The law firm’s survey, among 1,000 senior decision-makers in UK businesses, showed that out of all of the UK nations, business leaders in Scotland felt that people – or lack thereof – was to blame for stifling their plans.
Despite this, 44% of leaders in Scotland are investing more in their business than their counterparts, citing talent, learning and development, IT and diversity as top priorities.
The research revealed that early half (47%) of the Scottish business leaders surveyed felt that the skills gap and lack of talent was negatively impacting their ambitions.
While investment appetite for property and expansion has decreased since the pandemic, business leaders have turned their attention to investing through learning and development and technology.

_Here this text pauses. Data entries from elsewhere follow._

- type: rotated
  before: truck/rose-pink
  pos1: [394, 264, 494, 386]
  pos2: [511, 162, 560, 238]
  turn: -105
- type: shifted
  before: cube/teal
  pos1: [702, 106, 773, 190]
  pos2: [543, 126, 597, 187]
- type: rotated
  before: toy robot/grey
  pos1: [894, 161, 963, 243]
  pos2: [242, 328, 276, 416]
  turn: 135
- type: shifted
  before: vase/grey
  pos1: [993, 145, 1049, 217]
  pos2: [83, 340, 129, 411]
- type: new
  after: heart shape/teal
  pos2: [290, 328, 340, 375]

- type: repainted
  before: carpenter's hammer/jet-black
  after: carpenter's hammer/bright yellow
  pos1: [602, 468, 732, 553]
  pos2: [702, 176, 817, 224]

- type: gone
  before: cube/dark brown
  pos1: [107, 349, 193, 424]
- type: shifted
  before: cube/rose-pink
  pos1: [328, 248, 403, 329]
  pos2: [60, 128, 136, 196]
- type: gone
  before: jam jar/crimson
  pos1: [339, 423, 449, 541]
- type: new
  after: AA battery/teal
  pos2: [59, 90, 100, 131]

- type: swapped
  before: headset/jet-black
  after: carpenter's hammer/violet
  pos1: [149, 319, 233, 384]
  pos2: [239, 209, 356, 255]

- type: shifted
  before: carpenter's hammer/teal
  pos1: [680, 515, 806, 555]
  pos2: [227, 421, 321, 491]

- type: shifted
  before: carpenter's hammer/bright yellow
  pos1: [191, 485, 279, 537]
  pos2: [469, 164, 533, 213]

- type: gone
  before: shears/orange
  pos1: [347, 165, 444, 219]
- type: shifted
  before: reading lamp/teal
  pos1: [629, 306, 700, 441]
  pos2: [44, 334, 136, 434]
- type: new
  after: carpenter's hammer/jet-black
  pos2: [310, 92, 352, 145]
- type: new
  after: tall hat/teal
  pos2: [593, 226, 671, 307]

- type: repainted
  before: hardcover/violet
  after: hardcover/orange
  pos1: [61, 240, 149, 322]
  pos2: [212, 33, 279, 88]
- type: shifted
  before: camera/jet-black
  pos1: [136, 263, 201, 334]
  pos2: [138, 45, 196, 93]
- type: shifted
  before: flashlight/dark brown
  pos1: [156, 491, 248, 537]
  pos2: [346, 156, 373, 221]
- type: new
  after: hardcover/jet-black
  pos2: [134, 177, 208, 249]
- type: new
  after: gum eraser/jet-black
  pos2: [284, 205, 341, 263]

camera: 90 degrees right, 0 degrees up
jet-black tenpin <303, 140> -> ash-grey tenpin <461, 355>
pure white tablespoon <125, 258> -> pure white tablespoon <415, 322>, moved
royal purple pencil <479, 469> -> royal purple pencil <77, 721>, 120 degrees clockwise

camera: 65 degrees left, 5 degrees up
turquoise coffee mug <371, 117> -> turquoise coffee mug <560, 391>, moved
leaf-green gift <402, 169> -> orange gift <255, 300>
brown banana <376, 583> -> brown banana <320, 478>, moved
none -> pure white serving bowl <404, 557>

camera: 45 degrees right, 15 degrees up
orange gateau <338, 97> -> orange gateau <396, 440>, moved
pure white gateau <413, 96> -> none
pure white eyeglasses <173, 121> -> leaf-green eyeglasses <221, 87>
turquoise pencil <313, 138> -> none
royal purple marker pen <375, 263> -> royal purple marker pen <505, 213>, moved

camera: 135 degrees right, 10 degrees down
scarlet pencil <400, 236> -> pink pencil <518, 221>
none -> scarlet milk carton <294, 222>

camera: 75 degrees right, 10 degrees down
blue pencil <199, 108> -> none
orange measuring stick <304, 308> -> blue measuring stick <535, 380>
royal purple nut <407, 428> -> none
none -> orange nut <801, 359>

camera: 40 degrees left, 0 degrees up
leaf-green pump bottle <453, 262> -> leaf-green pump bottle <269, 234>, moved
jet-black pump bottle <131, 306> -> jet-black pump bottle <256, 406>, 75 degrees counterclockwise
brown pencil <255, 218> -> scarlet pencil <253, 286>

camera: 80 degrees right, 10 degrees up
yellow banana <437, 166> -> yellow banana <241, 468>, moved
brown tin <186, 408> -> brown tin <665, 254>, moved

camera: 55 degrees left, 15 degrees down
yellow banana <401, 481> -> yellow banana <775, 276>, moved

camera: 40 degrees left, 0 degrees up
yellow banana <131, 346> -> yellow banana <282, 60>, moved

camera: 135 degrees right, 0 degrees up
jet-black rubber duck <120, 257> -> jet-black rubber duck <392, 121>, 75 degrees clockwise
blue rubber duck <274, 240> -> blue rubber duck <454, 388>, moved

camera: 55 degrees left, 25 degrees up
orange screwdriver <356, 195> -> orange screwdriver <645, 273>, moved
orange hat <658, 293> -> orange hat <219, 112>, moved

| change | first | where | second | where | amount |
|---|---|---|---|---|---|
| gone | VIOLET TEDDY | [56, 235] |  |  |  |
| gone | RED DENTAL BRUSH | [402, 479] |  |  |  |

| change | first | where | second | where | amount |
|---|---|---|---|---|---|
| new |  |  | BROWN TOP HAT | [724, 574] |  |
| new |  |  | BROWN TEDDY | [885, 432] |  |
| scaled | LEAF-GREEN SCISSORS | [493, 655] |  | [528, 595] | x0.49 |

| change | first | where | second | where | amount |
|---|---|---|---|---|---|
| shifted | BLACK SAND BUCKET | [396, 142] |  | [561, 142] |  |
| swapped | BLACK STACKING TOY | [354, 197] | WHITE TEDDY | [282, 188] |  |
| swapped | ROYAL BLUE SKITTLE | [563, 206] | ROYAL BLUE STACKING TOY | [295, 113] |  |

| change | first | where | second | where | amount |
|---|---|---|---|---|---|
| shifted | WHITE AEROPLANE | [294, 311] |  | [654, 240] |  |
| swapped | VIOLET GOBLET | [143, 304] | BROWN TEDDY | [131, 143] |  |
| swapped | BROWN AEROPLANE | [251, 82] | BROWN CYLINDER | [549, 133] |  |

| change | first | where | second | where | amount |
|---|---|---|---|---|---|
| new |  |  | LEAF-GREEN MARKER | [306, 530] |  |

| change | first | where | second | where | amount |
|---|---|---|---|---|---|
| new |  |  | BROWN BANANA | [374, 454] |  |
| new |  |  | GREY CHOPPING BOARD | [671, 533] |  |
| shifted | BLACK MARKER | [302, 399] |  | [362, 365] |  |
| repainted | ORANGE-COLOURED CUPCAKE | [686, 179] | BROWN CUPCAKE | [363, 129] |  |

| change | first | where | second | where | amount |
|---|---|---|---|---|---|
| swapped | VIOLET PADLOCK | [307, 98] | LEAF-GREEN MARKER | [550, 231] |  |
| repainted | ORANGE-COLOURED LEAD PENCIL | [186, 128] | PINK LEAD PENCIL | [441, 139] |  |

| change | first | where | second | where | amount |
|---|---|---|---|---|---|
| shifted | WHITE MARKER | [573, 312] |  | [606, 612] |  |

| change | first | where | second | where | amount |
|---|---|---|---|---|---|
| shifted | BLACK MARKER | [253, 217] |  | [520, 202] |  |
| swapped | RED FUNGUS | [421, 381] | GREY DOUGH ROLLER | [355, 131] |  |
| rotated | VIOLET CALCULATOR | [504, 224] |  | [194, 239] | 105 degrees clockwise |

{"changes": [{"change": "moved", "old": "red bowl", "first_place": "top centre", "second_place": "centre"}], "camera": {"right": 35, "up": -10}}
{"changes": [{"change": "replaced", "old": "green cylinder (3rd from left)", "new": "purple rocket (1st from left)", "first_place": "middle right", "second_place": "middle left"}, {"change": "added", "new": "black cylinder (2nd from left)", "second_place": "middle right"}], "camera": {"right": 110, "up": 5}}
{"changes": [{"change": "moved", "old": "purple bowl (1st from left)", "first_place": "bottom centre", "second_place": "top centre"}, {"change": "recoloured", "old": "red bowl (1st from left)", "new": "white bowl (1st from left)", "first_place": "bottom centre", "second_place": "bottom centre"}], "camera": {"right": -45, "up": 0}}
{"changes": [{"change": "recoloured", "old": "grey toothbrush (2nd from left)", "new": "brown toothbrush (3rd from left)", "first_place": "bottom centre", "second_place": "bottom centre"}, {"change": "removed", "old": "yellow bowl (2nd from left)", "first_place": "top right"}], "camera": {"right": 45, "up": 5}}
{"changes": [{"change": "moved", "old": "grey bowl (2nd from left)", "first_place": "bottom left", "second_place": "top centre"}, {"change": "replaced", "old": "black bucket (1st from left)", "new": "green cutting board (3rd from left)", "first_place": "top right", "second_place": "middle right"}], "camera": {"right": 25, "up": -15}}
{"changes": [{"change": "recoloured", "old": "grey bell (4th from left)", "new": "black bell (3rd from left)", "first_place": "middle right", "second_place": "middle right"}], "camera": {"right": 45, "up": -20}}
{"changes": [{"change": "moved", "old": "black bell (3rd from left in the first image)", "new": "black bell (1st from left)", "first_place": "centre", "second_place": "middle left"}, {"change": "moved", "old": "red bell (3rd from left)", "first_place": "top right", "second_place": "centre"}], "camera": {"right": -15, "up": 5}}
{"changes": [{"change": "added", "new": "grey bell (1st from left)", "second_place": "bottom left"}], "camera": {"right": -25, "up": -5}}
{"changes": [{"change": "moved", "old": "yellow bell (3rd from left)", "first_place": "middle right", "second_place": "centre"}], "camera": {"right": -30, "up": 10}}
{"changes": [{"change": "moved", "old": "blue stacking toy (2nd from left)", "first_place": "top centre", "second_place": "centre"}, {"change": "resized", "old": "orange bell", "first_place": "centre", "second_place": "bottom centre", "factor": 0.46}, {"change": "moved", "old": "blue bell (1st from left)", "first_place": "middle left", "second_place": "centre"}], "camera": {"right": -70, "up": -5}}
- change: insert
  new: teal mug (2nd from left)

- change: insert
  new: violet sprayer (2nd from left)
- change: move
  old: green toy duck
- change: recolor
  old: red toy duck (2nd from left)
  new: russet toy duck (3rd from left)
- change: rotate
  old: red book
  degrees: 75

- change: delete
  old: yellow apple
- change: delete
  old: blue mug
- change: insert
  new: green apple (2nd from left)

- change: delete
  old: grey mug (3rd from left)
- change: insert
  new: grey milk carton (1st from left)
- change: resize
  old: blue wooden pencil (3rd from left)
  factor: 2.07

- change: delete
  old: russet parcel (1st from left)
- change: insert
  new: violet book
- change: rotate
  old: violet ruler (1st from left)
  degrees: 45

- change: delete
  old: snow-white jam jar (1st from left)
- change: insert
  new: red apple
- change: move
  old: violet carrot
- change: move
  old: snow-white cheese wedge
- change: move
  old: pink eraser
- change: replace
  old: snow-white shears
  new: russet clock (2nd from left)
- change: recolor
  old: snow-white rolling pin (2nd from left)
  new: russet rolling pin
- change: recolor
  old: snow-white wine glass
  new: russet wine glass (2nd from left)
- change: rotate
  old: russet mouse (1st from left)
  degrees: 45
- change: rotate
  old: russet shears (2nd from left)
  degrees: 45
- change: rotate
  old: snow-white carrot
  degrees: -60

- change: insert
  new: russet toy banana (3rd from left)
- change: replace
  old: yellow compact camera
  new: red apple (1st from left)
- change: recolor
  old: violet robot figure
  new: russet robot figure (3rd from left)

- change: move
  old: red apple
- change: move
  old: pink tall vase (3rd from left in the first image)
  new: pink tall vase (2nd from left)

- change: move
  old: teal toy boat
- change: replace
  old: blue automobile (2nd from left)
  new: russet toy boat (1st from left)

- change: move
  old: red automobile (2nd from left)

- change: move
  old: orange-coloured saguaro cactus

Almost half (44%) are investing more in 2022 compared to 2021. Learning and development investment was at 37%, IT was at 29%, talent was at 25% and technology at 23%, in terms of the highest ranking areas of investment by Scottish leaders.
With an emphasis on investing money back into their business, less than one in 10 leaders are spending money on geographical expansion (10%), new property (10%) or acquiring other businesses (6%).
Just under a third of Scottish leaders (31%) said that increasing diversity within their business is a top ambition for the coming year.
Amal Kaur, partner at Shakespeare Martineau, based in Glasgow, said: “Businesses in Scotland have previously been focused on recruiting new talent that’s right on their doorstep, but Covid-19 has proved that location is no longer a limiting factor.”
She continued: “It’s no surprise that property and office space aren’t high on the investment agenda – the pandemic has provided opportunities to re-think business structures and business leaders now have more options than ever around how they want to grow in future.
“Having a physical footprint is no longer a ‘must have’, thanks to modern technology, with a high volume of employees moving jobs in favour of positions with more flexibility, employers are having to work harder to secure the future of their workforce.
“As a result, many business leaders are reassessing their business strategies moving forward, which is evident from the surge of investment in talent, IT and training.”